───── DOCUMENT PASSAGE
Google held to be liable for Google Suggest results

France
In GROUPE JPL - CNFDI v S (December 4 2009) and Direct Energie v Google Inc (December 9 2009), two French courts have held that Google Inc was liable for the fact that the plaintiff's name was associated with the word 'arnaque' (French for 'rip-off') in the Google Suggest tool. This tool completes search terms as users type them into the search box and offers similar searches.
 
In the first case, Groupe JPL - CNFDI claimed that internet users searching for the term 'CNFDI' on the Google search engine were given the suggestion 'CNFDI arnaque' by the Google Suggest tool. The Court of First Instance of Paris held that this suggestion constituted an affront under the provisions of the law of July 29 1881 on the freedom of press.
 
According to the court, use of the word 'arnaque' was injurious. The court pointed out that the management of the Google Suggest database remained in Google's hands, as it voluntarily excluded certain terms from the searches (eg, pornographic or violent terms) and expressly invited users to report queries which they believed to be offensive. Therefore, Google's liability was engaged.
──────────
## [WORK TO DO]
(a) Rewrite the Google Suggest article from the words "According to the" through "liability was engaged.", substituting "harmful" for "injurious".
(b) According to the Google Suggest article, which court decided the case brought by Groupe JPL - CNFDI?
───── ENTRIES
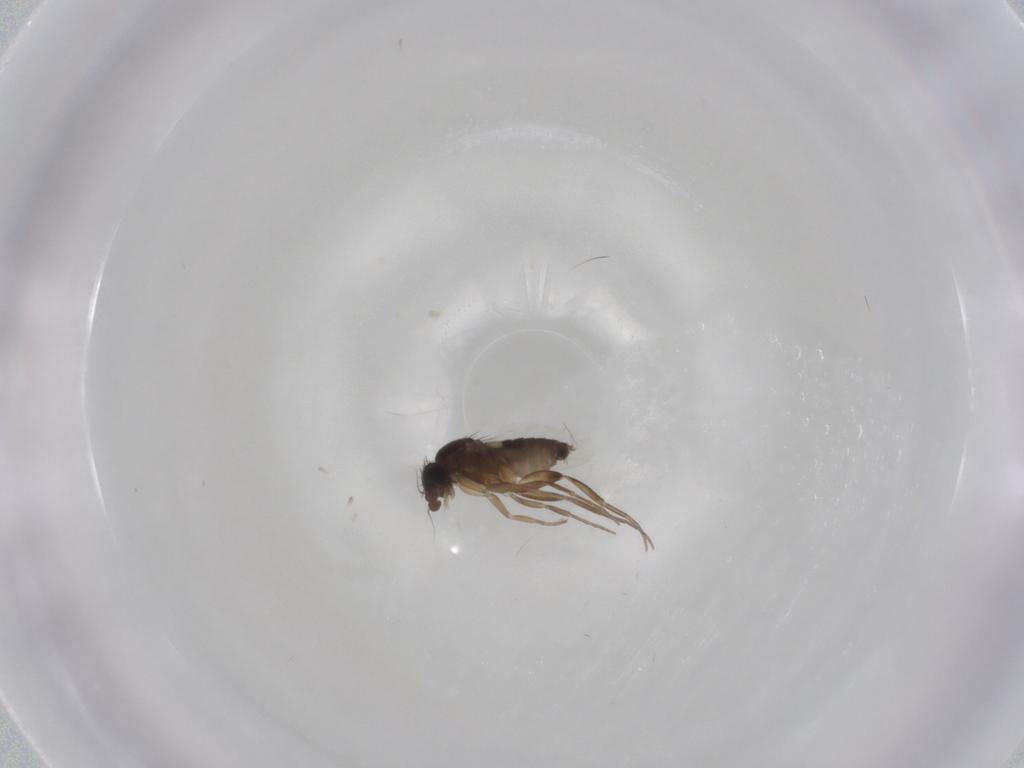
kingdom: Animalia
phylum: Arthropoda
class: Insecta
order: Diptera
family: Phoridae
──────────
───── ENTRIES
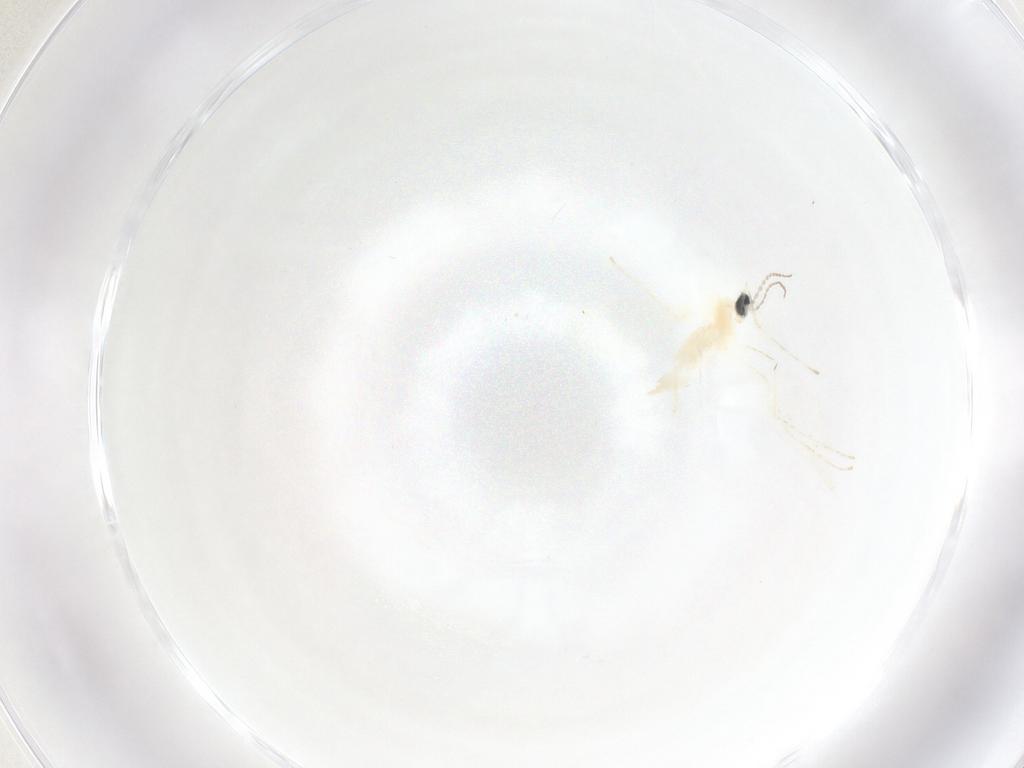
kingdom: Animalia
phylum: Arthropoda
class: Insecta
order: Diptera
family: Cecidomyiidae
──────────
## [SOLUTIONS TO THE PROBLEMS]
(a)
According to the court, use of the word 'arnaque' was harmful. The court pointed out that the management of the Google Suggest database remained in Google's hands, as it voluntarily excluded certain terms from the searches (eg, pornographic or violent terms) and expressly invited users to report queries which they believed to be offensive. Therefore, Google's liability was engaged.

(b) The Court of First Instance of Paris.